Tuesday, January 15, 2008

Sorry Dan, You're Off-Base

This is very inside media baseball but does anyone besides me wonder why this kind of stuff is news?

From Romenesko, a widely-read media columnist at the Poynter Institute comes word of this interview published in the Sacramento Bee with NPR's Daniel Schorr:

"I'm glad I'm not 20 years younger," says NPR's Schorr
Sacramento Bee
"In my day, as a newspaper man, radio man and television man, I had the feeling I was telling people something they wouldn't otherwise know," says 91-year-old Daniel Schorr. "That's no longer true. I'm glad I'm not 20 years younger, because I'd be very discouraged. ...At my age, I look at [the media landscape] and say, 'Boy, I'm glad that's for other people.' I couldn't stand what's going on today."
Posted at 9:09:51 AM

Now I don't have any quibble with Daniel Schorr's ability to express his opinions; he's had a wonderful career of doing so extending beyond broadcast and print, but this is exactly the type of "when I was your age I walked 20 miles barefoot to school -- uphills both ways!" stuff that drives anybody younger than the speaker crazy.

Now I'm not going to speak for Schorr but I can imagine that when he was in his 20s, during the heyday of network radio and the rise of Edward R. Murrow and broadcast journalism's real birth during World War II, there were many grizzled newspaper veterans who scoffed at the media landscape then and noted how glad that funky thing in the box with wires was "for other people."

Hey, we're those other people!

Journalism's still important and the fact the "media" is accessed by more people, at more times, in more places than ever before in history is exciting. We're seeing the demise of the top-down editor driven brand of The Front Page make way for democracy in the truest sense of the word: voters and non-voters alike search for and find the stories they are interested in, and communicate with each other using social networks and other means the architects of big-media business models could hardly imagine a decade ago.
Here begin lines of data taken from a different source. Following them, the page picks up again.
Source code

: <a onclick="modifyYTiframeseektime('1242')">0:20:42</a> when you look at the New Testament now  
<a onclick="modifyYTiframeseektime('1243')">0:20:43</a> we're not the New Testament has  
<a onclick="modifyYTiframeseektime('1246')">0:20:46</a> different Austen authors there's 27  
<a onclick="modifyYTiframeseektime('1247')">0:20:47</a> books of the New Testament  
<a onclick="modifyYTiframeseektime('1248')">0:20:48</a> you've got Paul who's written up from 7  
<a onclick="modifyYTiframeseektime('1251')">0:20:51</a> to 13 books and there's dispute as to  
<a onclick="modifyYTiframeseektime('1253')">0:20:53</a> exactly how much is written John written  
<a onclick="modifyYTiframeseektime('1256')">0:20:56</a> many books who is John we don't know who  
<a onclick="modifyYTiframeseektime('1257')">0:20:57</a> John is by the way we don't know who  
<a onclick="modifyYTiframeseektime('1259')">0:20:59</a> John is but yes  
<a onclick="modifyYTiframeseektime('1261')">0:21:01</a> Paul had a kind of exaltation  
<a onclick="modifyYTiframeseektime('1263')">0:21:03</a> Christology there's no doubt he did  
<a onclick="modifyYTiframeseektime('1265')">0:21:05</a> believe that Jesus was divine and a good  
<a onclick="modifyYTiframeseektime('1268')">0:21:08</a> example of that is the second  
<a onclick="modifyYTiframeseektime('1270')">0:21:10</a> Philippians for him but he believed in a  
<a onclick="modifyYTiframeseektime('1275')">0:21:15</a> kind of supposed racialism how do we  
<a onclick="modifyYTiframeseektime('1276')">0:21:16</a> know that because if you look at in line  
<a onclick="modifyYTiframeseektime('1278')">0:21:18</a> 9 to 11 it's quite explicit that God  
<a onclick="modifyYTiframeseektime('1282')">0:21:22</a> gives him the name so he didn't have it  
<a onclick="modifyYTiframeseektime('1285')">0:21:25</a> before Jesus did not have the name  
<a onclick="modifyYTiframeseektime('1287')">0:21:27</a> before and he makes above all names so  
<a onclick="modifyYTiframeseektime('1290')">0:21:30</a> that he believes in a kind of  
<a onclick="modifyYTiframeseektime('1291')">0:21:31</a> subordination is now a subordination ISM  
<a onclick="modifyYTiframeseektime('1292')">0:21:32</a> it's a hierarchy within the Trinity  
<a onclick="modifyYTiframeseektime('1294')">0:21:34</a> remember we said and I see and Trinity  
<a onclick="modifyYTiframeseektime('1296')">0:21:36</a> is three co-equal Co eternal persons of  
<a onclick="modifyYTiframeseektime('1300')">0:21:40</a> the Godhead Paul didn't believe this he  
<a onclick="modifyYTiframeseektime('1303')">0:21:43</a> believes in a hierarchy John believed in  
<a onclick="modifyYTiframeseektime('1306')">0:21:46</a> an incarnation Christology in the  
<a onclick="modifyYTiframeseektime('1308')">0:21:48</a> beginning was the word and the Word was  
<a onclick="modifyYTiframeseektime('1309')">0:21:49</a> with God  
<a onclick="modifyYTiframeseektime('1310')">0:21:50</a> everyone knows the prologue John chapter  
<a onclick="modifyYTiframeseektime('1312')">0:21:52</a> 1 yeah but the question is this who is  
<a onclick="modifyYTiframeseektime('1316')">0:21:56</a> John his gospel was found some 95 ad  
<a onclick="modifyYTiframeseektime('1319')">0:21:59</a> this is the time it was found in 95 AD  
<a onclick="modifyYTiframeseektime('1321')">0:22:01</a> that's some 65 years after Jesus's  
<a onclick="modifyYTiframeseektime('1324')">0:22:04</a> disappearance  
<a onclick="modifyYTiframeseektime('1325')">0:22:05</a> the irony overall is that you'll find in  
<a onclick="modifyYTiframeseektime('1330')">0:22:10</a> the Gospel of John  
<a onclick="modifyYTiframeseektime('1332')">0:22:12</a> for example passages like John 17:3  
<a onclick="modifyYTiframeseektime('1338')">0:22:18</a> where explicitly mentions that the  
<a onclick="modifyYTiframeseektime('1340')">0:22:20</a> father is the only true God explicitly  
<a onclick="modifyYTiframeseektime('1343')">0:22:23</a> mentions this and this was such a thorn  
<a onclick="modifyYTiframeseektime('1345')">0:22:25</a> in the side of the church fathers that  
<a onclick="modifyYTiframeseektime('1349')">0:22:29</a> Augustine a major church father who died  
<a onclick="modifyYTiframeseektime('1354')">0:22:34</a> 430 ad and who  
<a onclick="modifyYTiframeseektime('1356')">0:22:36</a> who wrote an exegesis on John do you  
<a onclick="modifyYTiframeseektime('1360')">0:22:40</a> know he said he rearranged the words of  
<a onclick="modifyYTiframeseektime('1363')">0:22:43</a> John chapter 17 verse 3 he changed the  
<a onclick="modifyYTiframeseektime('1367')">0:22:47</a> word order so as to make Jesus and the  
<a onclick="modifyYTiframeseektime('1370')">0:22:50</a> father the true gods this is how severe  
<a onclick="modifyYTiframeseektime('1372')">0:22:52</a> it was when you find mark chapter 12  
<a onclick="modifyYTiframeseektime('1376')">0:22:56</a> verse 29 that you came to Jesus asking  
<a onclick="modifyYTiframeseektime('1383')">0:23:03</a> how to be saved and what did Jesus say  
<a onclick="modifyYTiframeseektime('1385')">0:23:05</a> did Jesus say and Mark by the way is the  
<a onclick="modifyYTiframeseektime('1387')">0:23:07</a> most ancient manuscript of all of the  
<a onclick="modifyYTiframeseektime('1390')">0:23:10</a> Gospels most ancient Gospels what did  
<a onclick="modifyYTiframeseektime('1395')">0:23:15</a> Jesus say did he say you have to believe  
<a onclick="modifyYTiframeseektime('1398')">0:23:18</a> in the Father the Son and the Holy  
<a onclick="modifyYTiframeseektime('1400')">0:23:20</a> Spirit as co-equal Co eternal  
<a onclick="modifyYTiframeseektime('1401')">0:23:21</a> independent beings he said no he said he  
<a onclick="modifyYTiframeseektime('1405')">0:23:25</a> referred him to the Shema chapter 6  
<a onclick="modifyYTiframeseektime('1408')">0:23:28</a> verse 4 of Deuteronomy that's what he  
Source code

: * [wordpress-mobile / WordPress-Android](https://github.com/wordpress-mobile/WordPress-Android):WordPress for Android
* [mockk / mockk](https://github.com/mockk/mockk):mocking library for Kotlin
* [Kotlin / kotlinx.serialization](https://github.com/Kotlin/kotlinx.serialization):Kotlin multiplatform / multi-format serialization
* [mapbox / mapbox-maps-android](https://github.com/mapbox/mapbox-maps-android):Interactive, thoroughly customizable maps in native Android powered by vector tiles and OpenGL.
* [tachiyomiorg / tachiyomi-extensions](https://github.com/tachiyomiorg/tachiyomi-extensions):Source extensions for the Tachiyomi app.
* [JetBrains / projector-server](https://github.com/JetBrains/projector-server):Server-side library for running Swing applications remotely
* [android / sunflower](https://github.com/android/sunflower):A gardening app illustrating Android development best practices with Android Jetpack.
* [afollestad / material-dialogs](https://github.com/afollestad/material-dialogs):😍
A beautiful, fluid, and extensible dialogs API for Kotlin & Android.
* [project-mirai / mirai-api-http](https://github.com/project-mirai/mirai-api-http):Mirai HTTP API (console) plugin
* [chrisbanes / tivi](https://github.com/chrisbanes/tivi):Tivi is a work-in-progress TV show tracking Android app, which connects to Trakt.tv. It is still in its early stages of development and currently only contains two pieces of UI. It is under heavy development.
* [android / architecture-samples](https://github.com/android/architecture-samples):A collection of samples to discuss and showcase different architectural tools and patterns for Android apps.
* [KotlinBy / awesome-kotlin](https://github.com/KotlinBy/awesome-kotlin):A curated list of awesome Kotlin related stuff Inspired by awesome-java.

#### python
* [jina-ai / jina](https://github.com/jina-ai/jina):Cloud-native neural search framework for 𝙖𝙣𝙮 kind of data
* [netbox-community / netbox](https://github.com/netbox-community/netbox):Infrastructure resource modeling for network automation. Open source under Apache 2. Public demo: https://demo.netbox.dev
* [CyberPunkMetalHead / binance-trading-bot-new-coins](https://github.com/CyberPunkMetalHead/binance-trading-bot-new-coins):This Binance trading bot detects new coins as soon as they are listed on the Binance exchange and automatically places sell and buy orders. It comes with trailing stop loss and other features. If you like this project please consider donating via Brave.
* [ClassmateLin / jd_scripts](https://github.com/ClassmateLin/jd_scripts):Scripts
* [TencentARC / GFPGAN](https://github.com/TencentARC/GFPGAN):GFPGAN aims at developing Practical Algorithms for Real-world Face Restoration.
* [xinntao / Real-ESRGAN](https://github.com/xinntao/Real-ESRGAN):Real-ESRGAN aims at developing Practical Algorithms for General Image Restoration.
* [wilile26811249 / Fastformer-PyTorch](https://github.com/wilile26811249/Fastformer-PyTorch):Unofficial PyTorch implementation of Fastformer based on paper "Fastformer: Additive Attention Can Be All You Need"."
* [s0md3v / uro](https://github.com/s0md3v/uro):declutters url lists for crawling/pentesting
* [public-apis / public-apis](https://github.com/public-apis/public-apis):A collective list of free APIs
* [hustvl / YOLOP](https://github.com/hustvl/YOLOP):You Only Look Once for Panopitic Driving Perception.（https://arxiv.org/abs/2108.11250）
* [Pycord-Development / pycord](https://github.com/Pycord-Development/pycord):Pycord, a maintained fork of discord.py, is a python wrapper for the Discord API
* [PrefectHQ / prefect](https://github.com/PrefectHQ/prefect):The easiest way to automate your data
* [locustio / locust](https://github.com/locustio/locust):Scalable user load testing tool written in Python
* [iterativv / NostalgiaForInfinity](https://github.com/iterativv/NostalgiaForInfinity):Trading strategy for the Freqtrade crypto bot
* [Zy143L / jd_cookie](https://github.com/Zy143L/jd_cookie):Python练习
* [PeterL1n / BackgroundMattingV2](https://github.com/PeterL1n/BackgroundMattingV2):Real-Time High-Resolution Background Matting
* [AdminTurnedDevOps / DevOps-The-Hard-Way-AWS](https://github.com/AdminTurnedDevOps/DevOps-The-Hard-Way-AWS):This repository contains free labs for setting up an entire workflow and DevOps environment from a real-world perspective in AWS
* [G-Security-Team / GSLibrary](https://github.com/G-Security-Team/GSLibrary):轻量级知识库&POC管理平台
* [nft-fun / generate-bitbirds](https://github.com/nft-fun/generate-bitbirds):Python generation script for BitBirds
Musical link: this is like Frank Sinatra in the 40s (just look at those girls!); Elvis in the 50s(those hips are the sign of the devil!); The Beatles in the 60s(that hair!); The Bee Gees in the 70s (disco? You're kidding, right?); The Clash (those damn kids again); Run DMC (hip-hop?) and every other style trendsetter that set teeth chattering in any head with a touch of gray.

Get over it. It's the natural progression; how about less whining about how horrible things are now compared to the way things were and more faith in the generation next in line?

1 comment:

  1. Dan's a great guy and has my respect, but your criticism of this quote is correct.

    I think Dan is concerned that sometime in the future (wink) the journalists will not only be expected to file intelligent and accurate stories, but to take pictures of them for their websites, repurpose them for their podcasts, write about them on their blogs, and answer for them to anyone who complains in an email...all before finishing that NEXT story for the next newscast.

    It is exciting, it is fun, but it's not efficient and some days I'm not sure we're serving the audience better than we did in the past.

    But what do I know? There's a little bit of gray in my hair too.